- **Quoted passage**:

________________________

In 2003, she was offered a permanent position at Al-Ahram's daily newspaper as a staff writer in the business section. Despite having no previous experience in business journalism, Although she began her career in print-media, she occasionally produces video reports and maintains a blog and professional profiles on various social media networks.

== Egyptian Revolution==

Hamamou covered the Egyptian Revolution of 2011 for the Al-Ahram website and for her own online channel Masrawyya, Al-Ahram wrote a piece on Masrawyya calling it The Revolution Channel

Sabah Hamamou became a frequent commentator on Egyptian Revolution of 2011 and on Media in Egypt, she was Interviewed by BBC and Newsweek Time, the Wall Street Journal, The World and Associated Press. She also wrote for Harvard's Nieman Foundation for Journalism Egyptian Journalism: An Oddly Connected Mix of Old and New Media

==Book Author and a Publisher==

Hamamou wrote the book Memoirs of a journalist at Al-Ahram, in June 2012, to speak up about how Al-Ahram was managed under Mubarak regime, the first such account by a journalist at Al-Ahram since it was founded in 1876.

________________________

- **Exercise data**:

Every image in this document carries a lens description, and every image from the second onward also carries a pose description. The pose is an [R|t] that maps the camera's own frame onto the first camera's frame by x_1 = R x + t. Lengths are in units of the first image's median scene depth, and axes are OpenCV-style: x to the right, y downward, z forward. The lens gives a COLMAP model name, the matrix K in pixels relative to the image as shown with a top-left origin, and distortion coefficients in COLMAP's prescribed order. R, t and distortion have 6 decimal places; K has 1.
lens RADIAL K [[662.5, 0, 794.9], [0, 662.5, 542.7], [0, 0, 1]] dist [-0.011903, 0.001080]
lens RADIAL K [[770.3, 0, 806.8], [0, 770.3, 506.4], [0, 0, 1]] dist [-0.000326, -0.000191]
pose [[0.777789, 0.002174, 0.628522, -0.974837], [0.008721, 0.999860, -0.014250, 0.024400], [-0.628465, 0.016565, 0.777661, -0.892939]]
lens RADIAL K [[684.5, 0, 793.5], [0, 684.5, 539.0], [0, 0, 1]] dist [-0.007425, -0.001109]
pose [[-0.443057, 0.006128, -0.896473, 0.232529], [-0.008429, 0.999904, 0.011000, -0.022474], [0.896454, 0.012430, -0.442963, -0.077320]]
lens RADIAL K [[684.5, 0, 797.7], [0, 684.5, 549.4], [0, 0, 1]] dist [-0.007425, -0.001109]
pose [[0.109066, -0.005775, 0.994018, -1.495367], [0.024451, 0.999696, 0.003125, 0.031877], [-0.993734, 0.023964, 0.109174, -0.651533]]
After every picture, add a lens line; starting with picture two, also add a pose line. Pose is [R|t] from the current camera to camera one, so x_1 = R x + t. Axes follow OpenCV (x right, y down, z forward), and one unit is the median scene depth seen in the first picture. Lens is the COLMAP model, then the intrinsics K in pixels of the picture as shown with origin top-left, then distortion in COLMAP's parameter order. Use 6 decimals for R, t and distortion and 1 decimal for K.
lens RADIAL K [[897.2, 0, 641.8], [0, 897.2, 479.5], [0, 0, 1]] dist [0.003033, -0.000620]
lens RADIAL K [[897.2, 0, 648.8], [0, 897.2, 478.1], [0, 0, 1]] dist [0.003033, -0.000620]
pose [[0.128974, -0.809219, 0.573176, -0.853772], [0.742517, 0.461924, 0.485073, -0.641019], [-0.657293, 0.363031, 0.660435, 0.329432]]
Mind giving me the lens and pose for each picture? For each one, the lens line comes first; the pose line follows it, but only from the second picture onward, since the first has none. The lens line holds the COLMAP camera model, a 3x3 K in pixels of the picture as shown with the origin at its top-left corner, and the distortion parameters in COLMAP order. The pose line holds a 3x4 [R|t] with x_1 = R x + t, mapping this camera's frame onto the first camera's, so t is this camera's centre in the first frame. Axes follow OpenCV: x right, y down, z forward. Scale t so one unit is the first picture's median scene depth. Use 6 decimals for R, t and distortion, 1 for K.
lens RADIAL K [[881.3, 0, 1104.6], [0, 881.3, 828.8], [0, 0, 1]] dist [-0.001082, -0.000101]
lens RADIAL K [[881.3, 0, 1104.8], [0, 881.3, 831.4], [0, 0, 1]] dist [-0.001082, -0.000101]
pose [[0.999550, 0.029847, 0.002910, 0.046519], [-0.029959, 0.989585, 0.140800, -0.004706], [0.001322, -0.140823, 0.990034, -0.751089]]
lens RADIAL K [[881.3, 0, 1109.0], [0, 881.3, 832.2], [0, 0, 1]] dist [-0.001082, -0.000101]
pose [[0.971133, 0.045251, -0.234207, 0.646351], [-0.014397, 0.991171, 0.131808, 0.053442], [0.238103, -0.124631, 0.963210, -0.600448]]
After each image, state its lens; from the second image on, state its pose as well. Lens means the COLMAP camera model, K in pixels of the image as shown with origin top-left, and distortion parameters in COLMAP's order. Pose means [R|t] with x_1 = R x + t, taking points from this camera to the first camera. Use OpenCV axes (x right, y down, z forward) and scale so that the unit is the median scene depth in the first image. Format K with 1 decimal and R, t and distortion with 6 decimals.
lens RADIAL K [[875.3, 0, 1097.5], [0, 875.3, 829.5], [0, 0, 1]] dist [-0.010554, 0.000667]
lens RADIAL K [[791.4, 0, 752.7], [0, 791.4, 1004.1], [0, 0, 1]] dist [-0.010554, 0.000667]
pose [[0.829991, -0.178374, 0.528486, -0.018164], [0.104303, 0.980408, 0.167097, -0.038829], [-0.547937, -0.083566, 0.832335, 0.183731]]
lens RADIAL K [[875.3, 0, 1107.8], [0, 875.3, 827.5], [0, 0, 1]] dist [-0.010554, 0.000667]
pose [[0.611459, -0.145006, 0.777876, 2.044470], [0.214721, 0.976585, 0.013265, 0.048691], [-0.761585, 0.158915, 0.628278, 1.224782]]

________________________

- **Explore the material**:
a) Answer these questions using the text on Sabah Hamamou, one line per answer:
(i) What position was she offered at Al-Ahram in 2003?
(ii) What was the name of her own online channel?
(iii) In what year was Al-Ahram founded?
b) List every distinct year mentioned in the text on Sabah Hamamou.
c) Carry on the text about Sabah Hamamou, starting after its final sentence about her book on Al-Ahram.

- **Replies**:
a)
(i) A permanent position as a staff writer in the business section of Al-Ahram's daily newspaper.
(ii) Masrawyya.
(iii) 1876.

b) 2003, 2011, 2012, 1876

c)
In May 2013 she founded Ha'aa (حاء), a publishing house to support the values of The Egyptian Revolution, 'Right', ' Right of life', ' Freedom', all the words would start in Arabic with the very same letter ( ح ) which happen to be the first letter of Sabah Hamamou Family name ( حمامو)

==Honors==
She has received several awards and fellowships for her work in journalism, including:

Best Journalist Certificate of Merit from Al- Ahram Regional Institute For Journalism, 2003.

Middle East and North Africa Media Fellowship from Northwestern University, 2006.

Knight Wallace Fellowship, University of Michigan: In 2010, Hamamou was the first Egyptian journalist to be awarded this prestigious Fellowship.